The volatility we’ve seen in the financial sector has had an adverse impact on the Lloyds (LSE: LLOY) share price. Despite its solid start to the year, the stock has since taken a hit, now down 2% in 2023.
This only adds to the woes Lloyds shareholders have seen over the past five years. Within this period the stock has fallen by over 25%.
However, I’m a Fool. So with the FTSE 100 bank’s share price now sitting at 46p, I sense an opportunity.
Rising interest rates have been something of a double-edged sword for Lloyds. Hikes by the Bank of England in the past year or so have meant the business has been able to charge customers more when they borrow. This was seen in its latest Q1 results where its underlying net interest income jumped 20%, fuelled by growth in the net interest margin.
With the base rate at 4.5%, many predict this will jump above 5% by the end of 2023. And with its net interest margin predicted to be higher than 305 basis points for 2023, this shows the benefits Lloyds is reaping from higher rates.
Despite this, it’s not all good news for the bank.
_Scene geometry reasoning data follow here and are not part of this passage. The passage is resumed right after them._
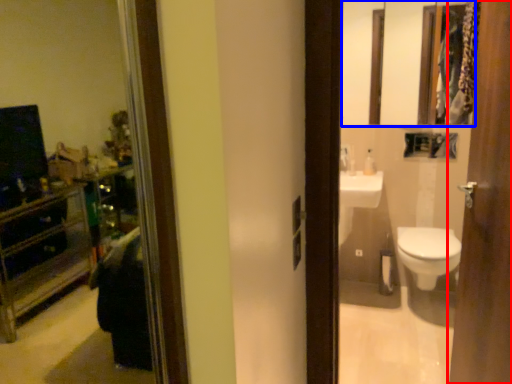
Question: Which object is further to the camera taking this photo, door (highlighted by a red box) or mirror (highlighted by a blue box)?

Choices:
 (A) door
 (B) mirror

Answer: (B)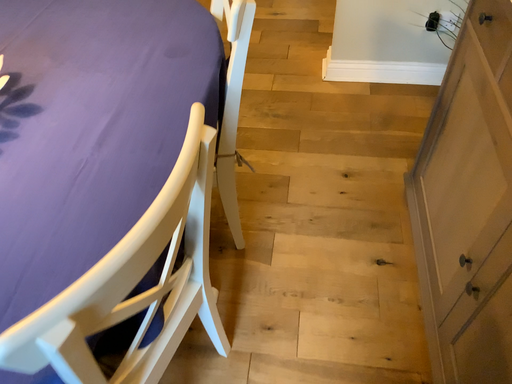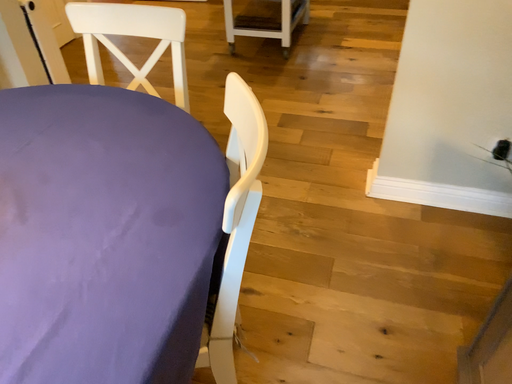
Question: Which way did the camera rotate in the video?

Choices:
 (A) rotated upward
 (B) rotated downward

Answer: (A)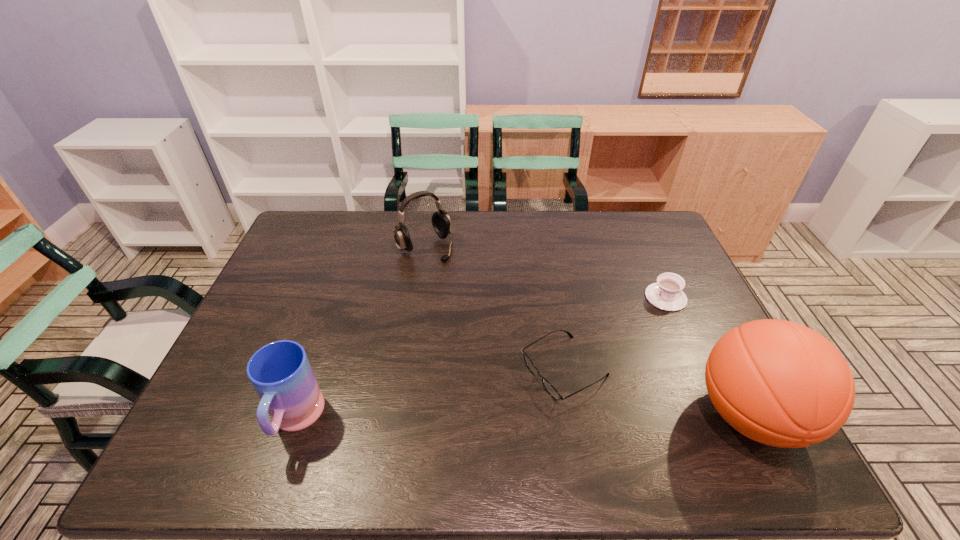
You are a GUI agent. You are given a task and a screenshot of the screen. Output one action in this format:
    pyautogui.click(x=<x>, y=<y>)
    Task: Click on the mug
    This screenshot has width=960, height=540.
    Given the screenshot: What is the action you would take?
    click(x=280, y=372)

The image size is (960, 540). In order to click on the tallest object in this screenshot , I will do `click(779, 383)`.

At what (x,y) coordinates should I click in order to perform the action: click on the shortest object. Please return your answer as a coordinate pair (x, y). The image size is (960, 540). Looking at the image, I should click on (549, 388).

Identify the location of spectacles. (549, 388).

The image size is (960, 540). I want to click on the fourth nearest object, so click(x=666, y=294).

The height and width of the screenshot is (540, 960). Find the location of `teacup`. teacup is located at coordinates (666, 294).

Find the location of a particular element. Image resolution: width=960 pixels, height=540 pixels. headset is located at coordinates (441, 222).

This screenshot has height=540, width=960. What are the coordinates of `the fourth object from right to left` in the screenshot? It's located at (441, 222).

Locate an element on the screen. The image size is (960, 540). vacant region located on the back of the tallest object is located at coordinates (705, 325).

Identify the location of free space located on the front-facing side of the shortest object. (491, 409).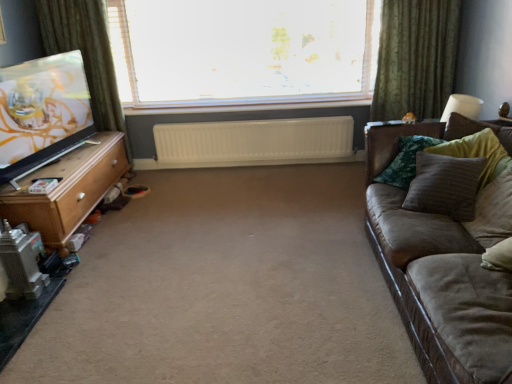
Where is `blank space situated above light brown wood tv stand at left (from a real-world perspective)`? This screenshot has width=512, height=384. blank space situated above light brown wood tv stand at left (from a real-world perspective) is located at coordinates (68, 162).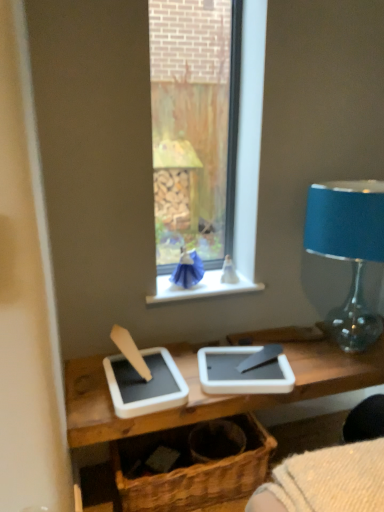
Question: Considering the positions of point (261, 283) and point (148, 502), is point (261, 283) closer or farther from the camera than point (148, 502)?

Choices:
 (A) closer
 (B) farther

Answer: (B)

Question: Considering the positions of white plastic window sill at center and brown woven basket at center in the image, is white plastic window sill at center taller or shorter than brown woven basket at center?

Choices:
 (A) tall
 (B) short

Answer: (B)

Question: Considering the real-world distances, which object is closest to the brown woven basket at center?

Choices:
 (A) blue glass lampshade at right
 (B) white plastic window sill at center

Answer: (B)

Question: Which of these objects is positioned farthest from the white plastic window sill at center?

Choices:
 (A) brown woven basket at center
 (B) blue glass lampshade at right

Answer: (A)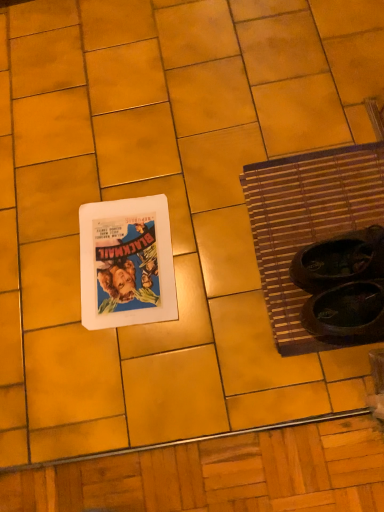
Where is `vacant space situated above brown woven mat at right (from a real-world perspective)`? The height and width of the screenshot is (512, 384). vacant space situated above brown woven mat at right (from a real-world perspective) is located at coordinates (325, 216).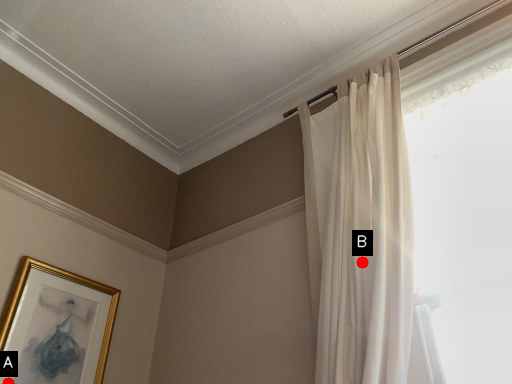
Question: Two points are circled on the image, labeled by A and B beside each circle. Among these points, which one is nearest to the camera?

Choices:
 (A) A is closer
 (B) B is closer

Answer: (B)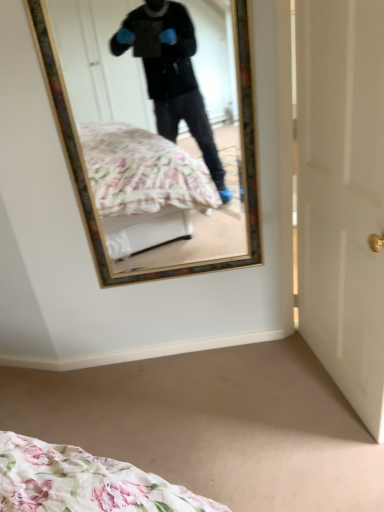
Question: Is point (311, 64) closer or farther from the camera than point (206, 128)?

Choices:
 (A) farther
 (B) closer

Answer: (B)

Question: From a real-world perspective, relative to wooden-framed mirror at upper center, is white glossy door at right vertically above or below?

Choices:
 (A) below
 (B) above

Answer: (A)

Question: In terms of width, does white glossy door at right look wider or thinner when compared to wooden-framed mirror at upper center?

Choices:
 (A) thin
 (B) wide

Answer: (B)

Question: In terms of width, does wooden-framed mirror at upper center look wider or thinner when compared to white glossy door at right?

Choices:
 (A) thin
 (B) wide

Answer: (A)

Question: Is wooden-framed mirror at upper center bigger or smaller than white glossy door at right?

Choices:
 (A) small
 (B) big

Answer: (A)

Question: Is point (132, 111) positioned closer to the camera than point (322, 312)?

Choices:
 (A) closer
 (B) farther

Answer: (A)

Question: Is wooden-framed mirror at upper center inside the boundaries of white glossy door at right, or outside?

Choices:
 (A) inside
 (B) outside

Answer: (B)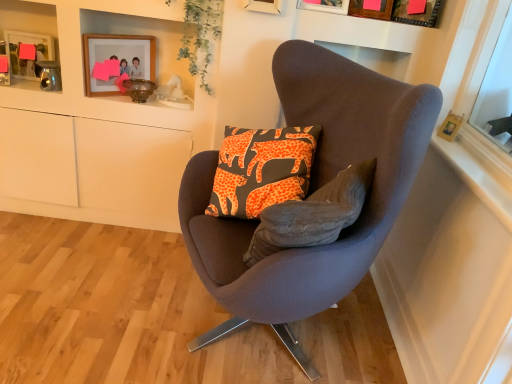
The image size is (512, 384). Describe the element at coordinates (371, 9) in the screenshot. I see `wooden picture frame at upper center, the 4th picture frame positioned from the left` at that location.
Rate hikes are a result of racing inflation, which poses a major threat to Lloyds.
With higher inflation comes the risk of recession. And given Lloyds’ sole focus on the domestic market, this places it at greater risk than some of its competitors.
Low valuation and high dividend yield
Despite this, there are other reasons to like Lloyds. The stock has a price-to-earnings (P/E) ratio of just above 6, which to me signals the stock is severely undervalued.
I also like the look of Lloyds because of its meaty dividend yield. It currently offers a yield of over 5.2%, which provides me, to a degree, a hedge against inflation. With inflation set to persist in the months ahead, this stream of passive income could come in handy.
Not only does its dividend yield sit above the FTSE 100 average, but it also trumps that of competitors. By comparison, HSBC offers a yield of around 4.3%, while Standard Chartered comes in at 2.3%.
Despite the troubles we’ve seen in recent times in the financial sector, the business looks safe. Its CET1 ratio, which compares its capital against its risk-weighted assets, sits at 14.1%, above its ongoing target of 12.5%.
The bank also has plenty of cash in reserve, reinforced by its recent announcement of a buyback scheme totalling £2bn.
So where does the Lloyds share price go from here?
Well, that’s anyone’s guess. But at 46p, I think Lloyds shares are a bargain buy. While it may face headwinds in the months ahead as interest rates continue to rise, the stock’s low P/E ratio and above-average dividend yield make it attractive.
Lloyds is already a staple in my portfolio. And at its current price I’d be keen to snap up some more shares. Although I don’t have the spare cash right now, should this change in the weeks ahead, I’ll be looking to add some more cheap Lloyds shares to my holdings.